The chamber of death into which we now bore the coffin had for its outer wall the brazen outer wall of the whole house at a point where this approached nearest the cataract, and must have been deep washed by the infuriate caldron without. The earthquake here was, indeed, intense. On every side the vast extent of surface was piled with coffins, rotted or rotting, ranged upon tiers of wooden shelves. The floor, I was surprised to see, was of brass. From the wide scampering that ensued on our entrance, the place was, it was clear, the abode of hordes of water-rats. As it was inconceivable that these could have corroded a way through sixteen brazen feet, I assumed that some fruitful pair must have found in the house, on its building, an ark from the waters; though even this hypothesis seemed wild. Harfager, however, afterwards confided to me his suspicion, that they had, for some purpose, been placed there by the original architect.

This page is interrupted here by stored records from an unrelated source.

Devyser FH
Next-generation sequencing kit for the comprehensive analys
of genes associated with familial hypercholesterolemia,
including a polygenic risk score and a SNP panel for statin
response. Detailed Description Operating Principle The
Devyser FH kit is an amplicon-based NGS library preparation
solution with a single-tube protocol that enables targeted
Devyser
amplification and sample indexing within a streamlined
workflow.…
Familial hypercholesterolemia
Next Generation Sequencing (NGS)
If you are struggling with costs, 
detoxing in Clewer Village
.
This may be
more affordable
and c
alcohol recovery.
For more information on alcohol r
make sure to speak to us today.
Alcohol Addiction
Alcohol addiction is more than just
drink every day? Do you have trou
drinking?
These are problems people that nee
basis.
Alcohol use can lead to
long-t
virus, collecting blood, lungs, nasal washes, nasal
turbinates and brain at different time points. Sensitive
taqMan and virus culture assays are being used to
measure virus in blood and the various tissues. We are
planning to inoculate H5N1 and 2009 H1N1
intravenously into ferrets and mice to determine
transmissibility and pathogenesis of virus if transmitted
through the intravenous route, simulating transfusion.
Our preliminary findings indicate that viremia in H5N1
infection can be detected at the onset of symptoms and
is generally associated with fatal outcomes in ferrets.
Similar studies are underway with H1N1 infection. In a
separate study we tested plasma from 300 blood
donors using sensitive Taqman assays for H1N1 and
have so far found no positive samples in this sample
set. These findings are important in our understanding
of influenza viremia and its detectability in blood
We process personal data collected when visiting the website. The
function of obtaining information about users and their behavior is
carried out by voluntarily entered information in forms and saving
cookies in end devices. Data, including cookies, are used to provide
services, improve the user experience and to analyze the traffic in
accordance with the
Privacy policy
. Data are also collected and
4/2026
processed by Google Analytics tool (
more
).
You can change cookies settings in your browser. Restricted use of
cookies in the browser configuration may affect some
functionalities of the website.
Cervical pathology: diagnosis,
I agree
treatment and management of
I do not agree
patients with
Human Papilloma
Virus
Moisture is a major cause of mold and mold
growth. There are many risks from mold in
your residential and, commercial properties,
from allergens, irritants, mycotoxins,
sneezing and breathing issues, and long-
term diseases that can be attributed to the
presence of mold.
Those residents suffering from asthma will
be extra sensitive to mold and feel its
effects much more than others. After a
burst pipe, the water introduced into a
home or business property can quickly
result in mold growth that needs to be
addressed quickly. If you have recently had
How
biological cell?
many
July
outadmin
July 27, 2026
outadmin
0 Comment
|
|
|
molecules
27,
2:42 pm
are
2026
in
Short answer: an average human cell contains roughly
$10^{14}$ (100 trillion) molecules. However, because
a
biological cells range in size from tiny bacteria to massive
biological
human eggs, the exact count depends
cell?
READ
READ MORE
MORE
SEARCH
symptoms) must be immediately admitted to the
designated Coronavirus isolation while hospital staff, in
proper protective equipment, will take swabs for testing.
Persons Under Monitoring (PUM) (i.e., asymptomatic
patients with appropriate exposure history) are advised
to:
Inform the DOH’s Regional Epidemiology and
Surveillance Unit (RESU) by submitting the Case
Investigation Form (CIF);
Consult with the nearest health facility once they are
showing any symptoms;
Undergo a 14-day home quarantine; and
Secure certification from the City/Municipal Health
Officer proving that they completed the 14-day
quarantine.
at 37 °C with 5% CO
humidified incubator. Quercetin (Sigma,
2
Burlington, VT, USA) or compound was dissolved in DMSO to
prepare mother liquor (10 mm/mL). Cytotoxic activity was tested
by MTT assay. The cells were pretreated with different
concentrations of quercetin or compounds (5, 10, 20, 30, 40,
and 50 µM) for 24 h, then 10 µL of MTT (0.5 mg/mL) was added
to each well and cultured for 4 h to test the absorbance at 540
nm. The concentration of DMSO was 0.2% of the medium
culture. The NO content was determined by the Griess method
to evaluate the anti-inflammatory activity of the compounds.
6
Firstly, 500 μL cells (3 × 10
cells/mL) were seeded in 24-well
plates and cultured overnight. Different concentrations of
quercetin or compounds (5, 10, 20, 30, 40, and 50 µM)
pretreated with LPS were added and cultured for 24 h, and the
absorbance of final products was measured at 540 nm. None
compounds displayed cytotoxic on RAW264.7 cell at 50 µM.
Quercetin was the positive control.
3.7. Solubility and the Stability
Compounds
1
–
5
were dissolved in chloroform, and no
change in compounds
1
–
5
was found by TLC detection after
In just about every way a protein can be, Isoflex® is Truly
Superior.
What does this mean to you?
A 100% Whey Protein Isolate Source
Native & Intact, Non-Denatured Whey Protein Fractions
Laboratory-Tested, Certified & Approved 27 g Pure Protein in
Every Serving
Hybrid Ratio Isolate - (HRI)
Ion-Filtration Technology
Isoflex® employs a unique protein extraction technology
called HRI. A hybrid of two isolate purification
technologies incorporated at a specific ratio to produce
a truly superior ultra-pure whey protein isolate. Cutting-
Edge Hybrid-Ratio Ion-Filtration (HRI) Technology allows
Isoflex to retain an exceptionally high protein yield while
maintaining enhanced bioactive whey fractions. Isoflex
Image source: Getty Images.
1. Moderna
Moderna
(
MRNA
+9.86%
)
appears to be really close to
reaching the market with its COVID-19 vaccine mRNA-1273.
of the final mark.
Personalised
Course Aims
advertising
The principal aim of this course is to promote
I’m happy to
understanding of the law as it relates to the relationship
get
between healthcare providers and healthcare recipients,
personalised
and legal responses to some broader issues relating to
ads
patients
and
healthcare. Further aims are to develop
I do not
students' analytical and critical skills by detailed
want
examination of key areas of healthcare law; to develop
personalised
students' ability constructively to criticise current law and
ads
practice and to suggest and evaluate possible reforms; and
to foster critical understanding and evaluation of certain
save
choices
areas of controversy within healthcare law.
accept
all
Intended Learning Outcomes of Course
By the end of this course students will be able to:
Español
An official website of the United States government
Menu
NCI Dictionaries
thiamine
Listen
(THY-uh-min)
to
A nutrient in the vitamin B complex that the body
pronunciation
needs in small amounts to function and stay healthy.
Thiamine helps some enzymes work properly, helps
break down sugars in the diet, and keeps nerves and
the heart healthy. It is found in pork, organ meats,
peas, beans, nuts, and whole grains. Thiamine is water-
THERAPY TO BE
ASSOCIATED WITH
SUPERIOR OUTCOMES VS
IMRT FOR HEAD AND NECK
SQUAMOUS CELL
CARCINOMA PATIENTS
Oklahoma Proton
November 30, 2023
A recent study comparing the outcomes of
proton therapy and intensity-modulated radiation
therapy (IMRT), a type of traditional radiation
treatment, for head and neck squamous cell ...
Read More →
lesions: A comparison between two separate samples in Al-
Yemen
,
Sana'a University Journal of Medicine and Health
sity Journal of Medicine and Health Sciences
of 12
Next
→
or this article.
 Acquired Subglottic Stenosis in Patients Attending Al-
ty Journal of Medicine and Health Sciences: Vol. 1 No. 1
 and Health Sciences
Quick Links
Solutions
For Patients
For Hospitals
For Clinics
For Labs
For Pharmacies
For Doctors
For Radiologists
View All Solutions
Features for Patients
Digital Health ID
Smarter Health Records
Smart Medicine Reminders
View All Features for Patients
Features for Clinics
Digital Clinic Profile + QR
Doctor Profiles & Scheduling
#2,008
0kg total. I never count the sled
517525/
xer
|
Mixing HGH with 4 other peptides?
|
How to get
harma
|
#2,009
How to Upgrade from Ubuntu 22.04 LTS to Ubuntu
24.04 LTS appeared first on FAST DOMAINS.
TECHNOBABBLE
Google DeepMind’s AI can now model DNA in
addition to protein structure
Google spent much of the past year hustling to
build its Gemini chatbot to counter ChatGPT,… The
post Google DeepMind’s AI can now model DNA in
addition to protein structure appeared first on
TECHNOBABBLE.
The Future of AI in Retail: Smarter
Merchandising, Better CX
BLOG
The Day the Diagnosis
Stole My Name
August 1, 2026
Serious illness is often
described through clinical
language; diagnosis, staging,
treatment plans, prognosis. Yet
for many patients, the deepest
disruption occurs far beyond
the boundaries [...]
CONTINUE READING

Upon a stone bench in the middle we deposited our burden, whereupon Aith made haste to depart. Harfager then rapidly and repeatedly walked from end to end of the long sepulchre, examining with many an eager stoop and peer, and upward strain, the shelves and their props.

Could he, I was led to wonder, have any doubts as to their security? Damp, indeed, and decay pervaded all. A piece of woodwork which I handled softened into powder between my fingers.

He presently beckoned to me, and with yet one halt and uttered "Hark!" from him, we traversed the house to my chamber. Here, left alone, I paced long about, fretted with a strange vagueness of anger; then, weary, tumbled to a horror of sleep.

In the far interior of the mansion even the bleared day of this land of heaviness never rose upon our settled gloom. I was able however, to regulate my levées by a clock which stood in my chamber. With Harfager, in a startlingly short time, I renewed more than all our former intimacy.

That I should say more, is itself startling, considering that an interval of twelve years stretched between us. But so, in fact, it was; and this was proved by the circumstances that we grew to take, and to pardon, freedoms of expression and manner which, as two persons of more than usual reserve, we had once never dreamed of permitting to ourselves in reference to each other.

Down corridors that vanished either way in darkness and length of perspective remoteness we linked ourselves in perambulations of purposeless urgency. Once he wrote that my step was excruciatingly deliberate. I replied that it was just such a step as fitted my then mood. He wrote:

"You have developed an aptitude to fret." I was profoundly offended, and replied: "There are at least more fingers than one in the universe which that ring will wed."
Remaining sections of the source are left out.